Grant’s contributions to his community have been many over the years. He was instrumental in starting a food bank that was the forerunner to the Henderson County Food Pantry. He was the first president of the Labor of Love organization, which makes free home repairs for people in need in Henderson County. He was a founder of the Disciples Clinic, a faith-based community health clinic in Athens now with over 1,000 patients. He’s a member of TVCC’s board of trustees and chairs their endowment committee. For many years, he was a member of the Cain Center board of directors and also chaired the center’s $1.2 million endowment fund. In 2002, Grant was named Athens’ Citizen of the Year.

“Faith without works is dead,” he said. “If you’ve really got the faith, you’ll want to do the works.”

He and his wife, Claire, married in 1986 and have two grown sons, Nick and Stephen.

Leatherwood was born in Odessa, Texas, and moved with her family to Athens in 2001, just in time for her to begin her freshman year at Athens High School.

Though very active with sports, church and outdoor activities, a health condition meant Leatherwood spent a good deal of her childhood with doctors. The extended time around health professionals and other patients provided her from an early age with a broad view of what “normal” looks like.

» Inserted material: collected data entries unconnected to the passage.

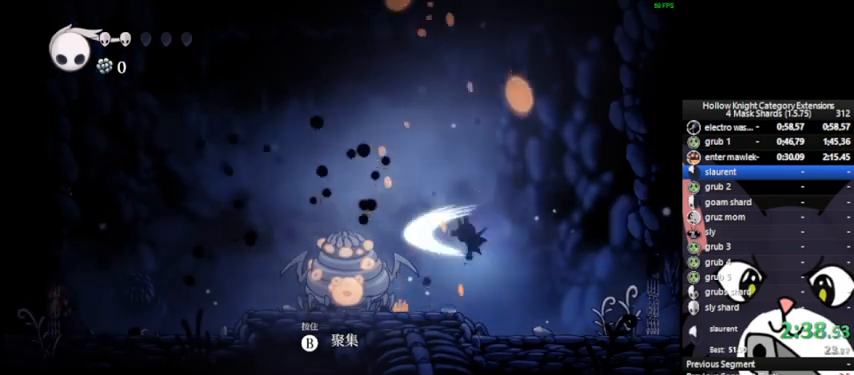
{"buttons": [], "left_stick": "left", "events": [[42, "SQUARE", "up"], [208, "left_stick", "center"], [292, "left_stick", "left"]]}
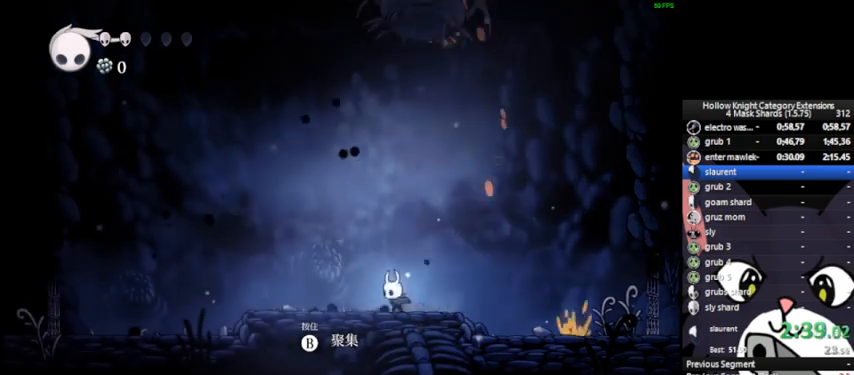
{"buttons": [], "left_stick": "center", "events": [[125, "left_stick", "right"], [167, "SQUARE", "down"], [250, "left_stick", "center"], [292, "SQUARE", "up"]]}
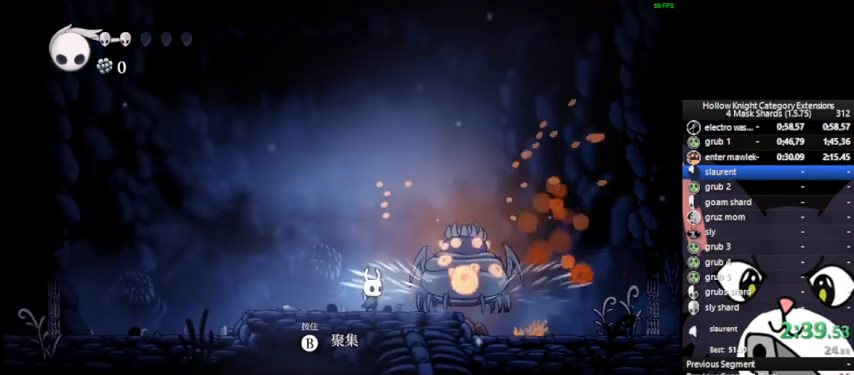
{"buttons": [], "left_stick": "right", "events": [[42, "left_stick", "right"], [83, "SQUARE", "down"], [167, "SQUARE", "up"]]}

She was introduced to Christian mission trips at an early age, and when the family became involved with First Baptist Church of Athens, those trips occurred more frequently and further abroad. They placed Leatherwood in a position to encounter problems faced by people of other cultures — many of them medical. In 2003, she traveled to Cesis, Latvia, as part of an outreach youth basketball camp … and fell in love with the country and its people. That trip would be followed by several more over the following years.

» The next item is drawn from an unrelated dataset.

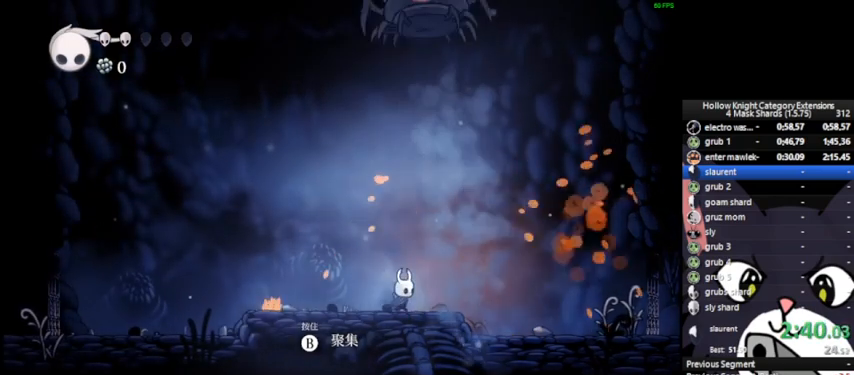
{"buttons": [], "left_stick": "center", "events": [[167, "CROSS", "down"], [167, "left_stick", "up-right"], [292, "left_stick", "left"], [375, "SQUARE", "down"], [375, "left_stick", "center"], [458, "SQUARE", "up"], [500, "CROSS", "up"]]}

A tipping point in Leatherwood’s life came her senior year, when Athens High School calculus teacher Linda Enger took a small group of students to LeTourneau University for a banquet. While there, Leatherwood was fascinated by an informational display about a student research team’s work developing a prosthetic knee that could be manufactured inexpensively in developing countries.

After graduating AHS in 2005, she enrolled at LeTourneau and eventually joined that very research team which included two months of work in Kenya developing the prosthetic knee. Devoting herself to the study of prosthetics and orthotics, Leatherwood graduated from LeTourneau with a bachelors of science in kinesiology and then attended graduate school in Connecticut where she studied prosthetics and orthotics.

After working several years for the largest orthotic and prosthetic company in the United States, she moved in 2015 to Riga, Latvia. She is a Christian missionary, serving people affected by disabilities with her skills in prosthetics and orthotics. Through collaboration with the Latvian government and local university, she is enhancing their knowledge and skills to improve patient care. In exchange for university lectures, training and instruction, Leatherwood is given access to their fabrication facility and equipment, in place of pay. She custom makes orthotics and prosthetics as a charity for those who otherwise would not have access to the life-changing technology, and she works within the church to increase their members’ awareness and inclusiveness of people with disabilities.

“Most of what I’m doing is relational,” she said. “I’m using the prosthetics and orthotics as a practical way to invest in people’s lives. They become friends, not just patients.”